Can I specify deployments using Python code rather than CLI?

Yes, that’s possible by using the prefect.deployments.Deployment class.

from flows.healthcheck import healthcheck
from prefect.deployments import Deployment
from prefect.filesystems import S3

deployment = Deployment.build_from_flow(
    flow=healthcheck,
    name="pythonic_s3",
    description="hi!",
    version="v1",
    work_queue_name="dev",
    tags=["myproject"],
    storage=S3.load("dev"),
    infra_overrides=dict(env={"PREFECT_LOGGING_LEVEL": "DEBUG"}), 
    output="your.yaml"
)
if __name__ == "__main__":
    deployment.apply()

Does this Python code still package my custom modules and configuration files?

Yes.

Does this mean that Python code represents the source of truth of how my deployment look like?

No. This is just one method to send deployment information to the backend. The API still remains the single source of truth and unless you would always trigger deployments from CI/CD triggered from this Python code, this could get out of sync. Think of both CLI and Python as convenience methods to properly construct the payload for an API call that will eventually create or modify a deployment.

Are there any limitations to that Python Deployment UX?

Very few, but there are some limitations of that approach:

  • it’s bit more difficult to integrate with CI/CD - you can’t easily pass your Git commit via CLI (unless you add argparse on top and effectively transform this Python process into a CLI process for invocation)

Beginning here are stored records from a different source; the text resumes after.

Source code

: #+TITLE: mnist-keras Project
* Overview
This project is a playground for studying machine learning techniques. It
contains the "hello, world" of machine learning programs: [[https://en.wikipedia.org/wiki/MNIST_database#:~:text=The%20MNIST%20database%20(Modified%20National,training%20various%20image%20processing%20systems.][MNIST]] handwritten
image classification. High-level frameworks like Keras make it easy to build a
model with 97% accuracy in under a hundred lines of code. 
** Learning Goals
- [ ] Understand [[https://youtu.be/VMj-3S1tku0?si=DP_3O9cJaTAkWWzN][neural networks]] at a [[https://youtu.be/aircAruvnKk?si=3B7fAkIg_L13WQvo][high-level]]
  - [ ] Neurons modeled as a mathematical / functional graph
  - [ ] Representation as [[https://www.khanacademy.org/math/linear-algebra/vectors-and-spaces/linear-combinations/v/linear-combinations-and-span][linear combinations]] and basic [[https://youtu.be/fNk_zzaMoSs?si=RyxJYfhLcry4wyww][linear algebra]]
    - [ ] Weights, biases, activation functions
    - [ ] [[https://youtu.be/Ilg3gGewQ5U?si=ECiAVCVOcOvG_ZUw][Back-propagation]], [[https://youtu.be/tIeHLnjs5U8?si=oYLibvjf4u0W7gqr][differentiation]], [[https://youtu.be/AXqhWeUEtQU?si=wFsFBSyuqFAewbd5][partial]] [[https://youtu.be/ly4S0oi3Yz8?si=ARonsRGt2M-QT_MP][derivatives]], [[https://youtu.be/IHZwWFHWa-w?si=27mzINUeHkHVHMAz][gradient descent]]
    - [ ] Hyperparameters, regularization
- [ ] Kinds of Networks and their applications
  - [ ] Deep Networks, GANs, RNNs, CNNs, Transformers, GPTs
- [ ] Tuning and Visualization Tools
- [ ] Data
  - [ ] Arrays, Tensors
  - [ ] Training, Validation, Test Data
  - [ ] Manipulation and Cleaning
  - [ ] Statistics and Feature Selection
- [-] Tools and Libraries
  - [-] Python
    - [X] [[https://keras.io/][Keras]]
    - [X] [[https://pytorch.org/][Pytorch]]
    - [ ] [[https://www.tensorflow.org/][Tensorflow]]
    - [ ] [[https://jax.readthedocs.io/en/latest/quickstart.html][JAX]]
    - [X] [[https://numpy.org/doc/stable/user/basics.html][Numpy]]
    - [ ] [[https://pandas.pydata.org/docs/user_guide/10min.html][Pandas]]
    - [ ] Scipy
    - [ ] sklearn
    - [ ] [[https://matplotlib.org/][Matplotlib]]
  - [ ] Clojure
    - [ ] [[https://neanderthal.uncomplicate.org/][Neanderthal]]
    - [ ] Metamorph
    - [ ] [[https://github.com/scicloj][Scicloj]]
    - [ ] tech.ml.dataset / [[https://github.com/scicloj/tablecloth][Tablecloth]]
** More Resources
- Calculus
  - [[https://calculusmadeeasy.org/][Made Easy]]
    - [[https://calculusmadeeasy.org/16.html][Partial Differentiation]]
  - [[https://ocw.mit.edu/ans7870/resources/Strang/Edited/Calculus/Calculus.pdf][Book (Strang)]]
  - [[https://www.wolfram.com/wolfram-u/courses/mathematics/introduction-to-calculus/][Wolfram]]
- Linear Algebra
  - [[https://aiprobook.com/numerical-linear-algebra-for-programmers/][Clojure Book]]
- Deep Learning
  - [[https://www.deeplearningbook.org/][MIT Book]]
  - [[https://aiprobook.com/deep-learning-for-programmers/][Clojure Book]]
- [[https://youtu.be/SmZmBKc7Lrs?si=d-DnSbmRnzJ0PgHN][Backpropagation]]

  • you have to write and maintain extra code which could be avoided when using CLI

  • it may not be immediately clear which files get packaged alongside your flow code (think of import paths) depending on directory from which you execute that Python script

    • in CLI approach, you specify the path explicitly or as an absolute path in relation to the root directory which separates between path (your root project directory), and the entrypoint (e.g. flow.py:flow_func), while the Python UX combines this information within the entrypoint and keeps the path argument as None
  • many parts of the Deployment object that need to be sent to the API can be abstracted away if you package that e.g. into a function; this allows possibly more convenience at the cost of hiding away some information and making it less explicit — as always, consider the tradeoffs and choose based on your use case.